··· SOURCE PASSAGE

The class request in the constructor a byte array of the policy file to send. This buffer is loaded by the SocketProxy class and then decoded to a byte array and passed to all the instances.

The ProxyClient

This is the most critical class that have in charge the clients when tunneling the traffic in both the directions. It will have two clients; the silverlight part and the tunneled service part. It simply wait for traffic from each client and forward it to the other. The operation of tunneling the data is the critical part. I read the data from a channel in 1024 bytes chunks and write the same bytes on the other client. I think this part has to be tested on various services and tuned finding the best strategy. The current implementation may fail when both parts of the channel is data intensive because reading data from a channel stops reading data from the other.

   1: /// <summary>
   2: /// Threads the proc.
   3: /// </summary>
   4: protected override void ThreadProc()
   5: {
   6:     try
   7:     {
   8:         while (WaitHandle.WaitTimeout == WaitHandle.WaitAny(this.ExitHandles, 10) &&
   9:             this.Client.Available == 0) ;
  10:  
  11:         ReadAndSend();
  12:     }
  13:     finally
  14:     {
  15:         this.Client.Close();
  16:     }
  17: }
  18:  
  19: /// <summary>
  20: /// Validates the and send.
  21: /// </summary>
  22: /// <returns></returns>
  23: private void ReadAndSend()
  24: {
  25:     NetworkStream stream = this.Client.GetStream();
  26:  
  27:     byte[] data = new byte[PolicyRequestString.Length];
  28:     stream.Read(data, 0, data.Length);
  29:  
  30:     string readString = Encoding.UTF8.GetString(data);
  31:  
  32:     if (readString == PolicyRequestString)
  33:     {
  34:         stream.Write(this.PolicyFile, 0, this.PolicyFile.Length);
  35:         stream.Flush();
  36:     }
  37: }

Testing the application

To test the class I've selected a service from the canonical ports exposed by a system.  Finally I've selected the daytime port 13. It is a service that on Windows has to be installed under the Simple TCP services and then started by the Services applet. The choice of this simple and slightly unuseful ports is only to give a very simple example that show how to expose a port that is really out of the Silverlight range. My simple application has a button and a TextBlock. When the Button is clicked a Socket connection will be made to appthe daytime service and the returned system time will be displayed in the TextBlock.

The server part is configured to tunnel connection incoming on port 4530 to the system dtaytime port and to serve a policy file from the file system.

I'm thinking to write a more powerful sample on this code. Opening ports to the silverlight applications may open a wide range of solutions limited only by your creativity and probably by your it manager. When exposing a port on the internet you have to concern about security issues. Every opened port to the network is a potential security disclosure but the security must be implemented in the protocol you are exposing. Also you have to know that exposing a well-know port may give an opportunity to use a well know bug to enter your system.

······

YOUR TASKS:
(1) Please decide whether each statement agrees with the Silverlight tunneling text, answering yes or no and quoting the words that settle it. (a) The ProxyClient reads channel data in 1024-byte chunks. (b) The test service chosen was the daytime port 13. (c) The returned system time is shown on the Button.
(2) According to the Silverlight tunneling text, under what must the daytime service be installed on Windows?
The rows below come from a different source than the Silverlight tunneling text.

··· PROVIDED DATA

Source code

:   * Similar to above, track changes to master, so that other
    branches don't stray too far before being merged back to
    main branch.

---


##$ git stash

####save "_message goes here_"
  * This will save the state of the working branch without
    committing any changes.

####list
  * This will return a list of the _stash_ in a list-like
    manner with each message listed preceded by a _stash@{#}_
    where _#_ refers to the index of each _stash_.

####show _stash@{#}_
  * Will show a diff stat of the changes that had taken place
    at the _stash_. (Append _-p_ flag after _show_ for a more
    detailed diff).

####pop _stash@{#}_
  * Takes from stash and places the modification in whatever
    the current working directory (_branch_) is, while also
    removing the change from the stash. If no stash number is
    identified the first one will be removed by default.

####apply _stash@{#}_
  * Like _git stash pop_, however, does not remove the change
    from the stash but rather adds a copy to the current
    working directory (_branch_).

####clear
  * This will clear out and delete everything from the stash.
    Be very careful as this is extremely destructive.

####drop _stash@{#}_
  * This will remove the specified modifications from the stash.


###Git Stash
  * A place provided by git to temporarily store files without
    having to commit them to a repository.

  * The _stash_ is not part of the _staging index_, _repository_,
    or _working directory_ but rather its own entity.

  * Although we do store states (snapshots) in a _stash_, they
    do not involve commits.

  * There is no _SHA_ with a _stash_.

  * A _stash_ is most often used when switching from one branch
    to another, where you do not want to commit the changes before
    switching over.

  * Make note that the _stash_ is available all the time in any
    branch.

······

WRITTEN RESPONSES:
(1)
(a) Yes: "I read the data from a channel in 1024 bytes chunks"
(b) Yes: "Finally I've selected the daytime port 13."
(c) No: "the returned system time will be displayed in the TextBlock"

(2) Under the Simple TCP services.